There was much glowing coverage in the days leading up to the December 27 game. McIngvale showed up everywhere, and was the subject of a long profile and accompanying column in the December 24 edition of the Sunday Chronicle. "[V]irtually every decision McIngvale made became golden," columnist John P. Lopez wrote. "Much of what helped Mac get to this point, he says, is based on principles he learned long ago on football fields in Dallas, Austin and Denton: Hustle."

Listening or watching the interviews, or reading the pregame accounts, made it clear that two seemingly mutually exclusive conditions could in fact coexist: one, that Houston was really, really fired up about having the Bowl; and two, that plenty of good seats were still available.

And by "plenty," they really meant plenty. At one pregame press conference it was announced that 28,000 tickets had been sold; two weeks later officials announced that actually only 4,200 tickets had yet been purchased. According to the Chronicle story on the new ticket figure, McIngvale heard the 28,000 figure while at the initial December 7 press conference and was "incredulous." The story quoted McIngvale as calling it "a rather outlandish figure," and that he did some research "over the next 24 hours" and determined that the count was actually 4,200.

A count that he apparently kept to himself for two weeks, a point the Chron didn't bother to mention.

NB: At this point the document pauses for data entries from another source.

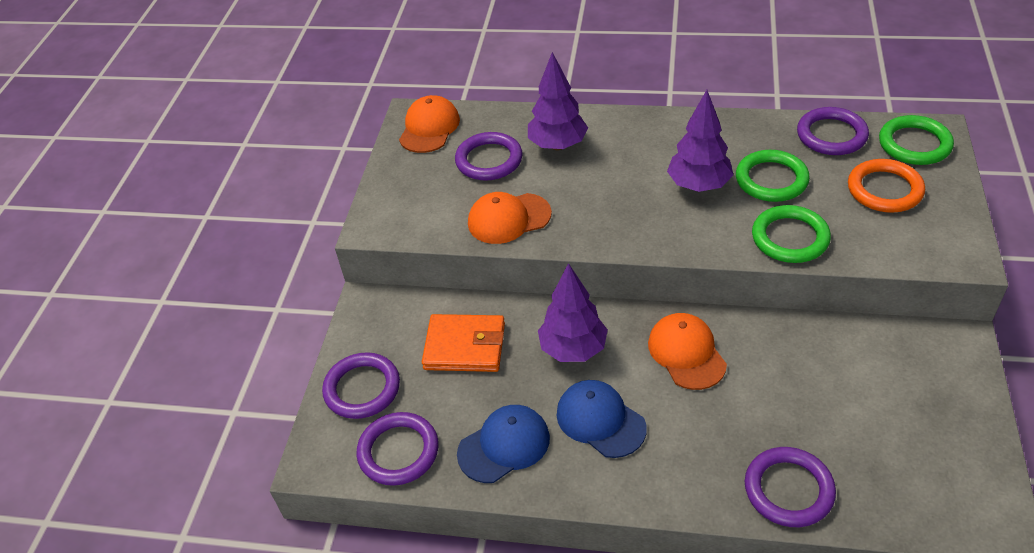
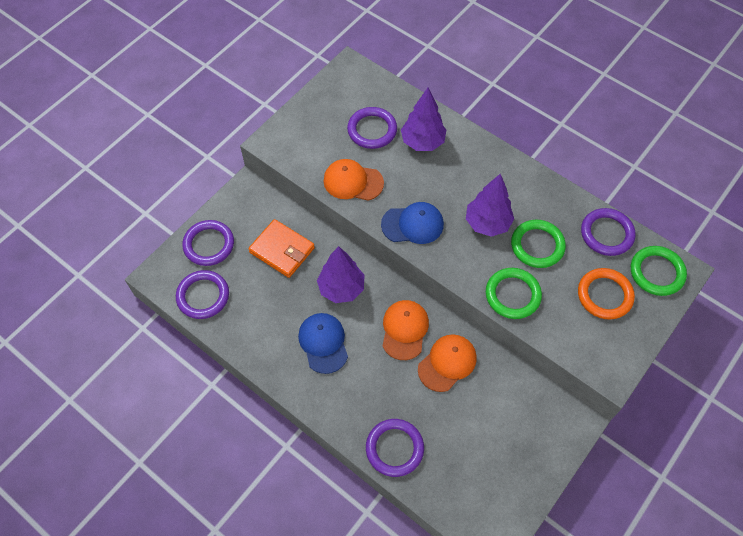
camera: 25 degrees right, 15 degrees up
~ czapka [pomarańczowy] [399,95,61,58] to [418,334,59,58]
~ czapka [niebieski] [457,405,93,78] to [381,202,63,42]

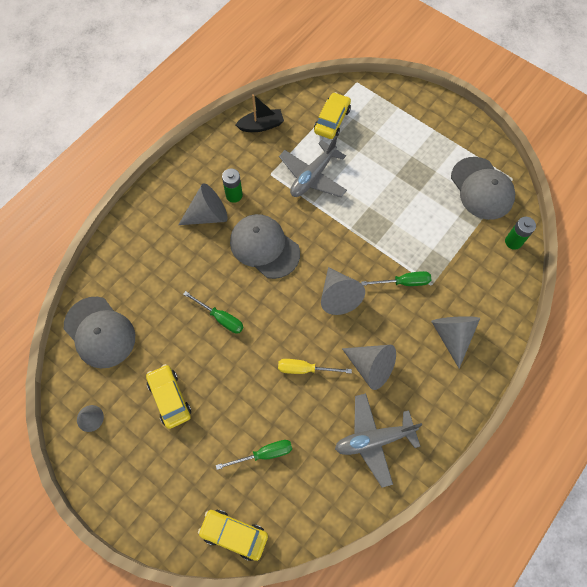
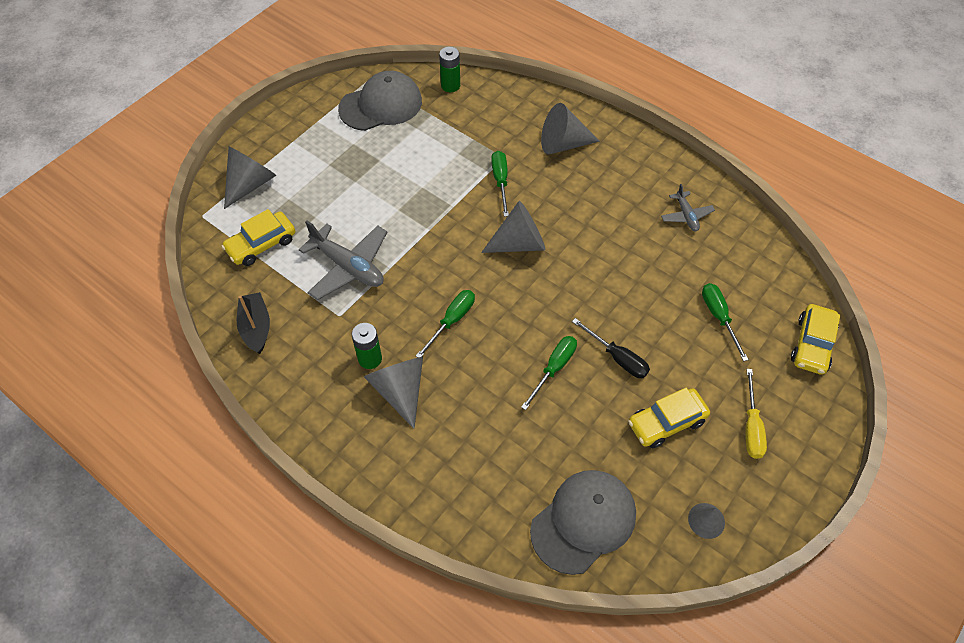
camera: 90 degrees left, 10 degrees down
+ śrubokręt [czarny] [572,318,78,60]
~ śrubokręt [żółty] [278,359,74,15] to [745,369,22,90]
~ stożek [szary] [342,345,54,45] to [224,147,53,62]
~ czapka [szary] [230,214,70,65] to śrubokręt [zielony] [416,290,59,68]
~ samochód [żółty] [314,92,37,47] = [221,209,74,57] 60 degrees counterclockwise
~ samolot [szary] [335,393,87,95] = [661,184,54,47] x0.55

Eventually official attendance was listed as 33,899; the Chron said, "actual attendance appeared to be around 25,000," and a quick glimpse on TV showed it to be probably well short of that. And how many of those in attendance had gotten freebies is, of course, impossible to determine.

But the ticket snafu wasn't the best moment in the hype machine. The best moment came with the story bannered across the front of the Metro section December 27, headlined "Bowl Crowd Warms Up with Big Music Bash: Tonight, Postseason College Football Is Back."

The lead on that story: "Despite rainy weather, several hundred people flocked to Bayou Place on Tuesday night for a country music bash to warm up for tonight's inaugural Bowl at the Astrodome."

"Several hundred people"? Can "several hundred people" actually "flock" anywhere? Bayou Place has restaurants, bars and a movie theater in the middle of downtown. You'd get several hundred people there if it was just commuters heading for their parked cars, for crissake. Take off the standard 30 percent Chronicle overestimation of crowds at any Houston event, and you've got a "crowd" that would rival an off day at the Museum of Printing History.

And hey, news desk -- it's now the Reliant Astrodome, as the sports section keeps telling us. We'd like to think that calling it by its old, non-corporate-naming-rights handle was a small act of rebellion.

Instead, we're betting a memo went out the next day after Reliant's PR people called to complain.

I Got My Job Through the Chronicle

The Houston Chronicle, June 6, 1999: a news story by Austin bureau reporter Kathy Walt on the first term of then-lieutenant governor, now Governor Rick Perry. The headline: "Jobs Well Done: Senators Give Perry High Marks After Starting with Low Expectations."

"Viewed by skeptics as little more than a pretty face," Walt wrote, "expectations of Rick Perry were low, at least according to one senator. But with the recent close of the 140-day lawmaking marathon, Perry's first -- and perhaps his only -- session at the helm of the Texas Senate has earned him high praise from Democrats and Republicans alike.… At 49, this former state representative, state agriculture commissioner, Air Force pilot and die-hard Aggie is the first Republican to serve as lieutenant governor in 100 years.…With the session now behind him, Perry says it was a successful one, even historic with the passage of record increases in school funding and in tax cuts for businesses and consumers. But Perry does not claim personal credit for the victories."

The Houston Chronicle, December 23, 2000: Rick Perry, the new governor of Texas, announces his staff. His press secretary: Kathy Walt, former Chronicle reporter.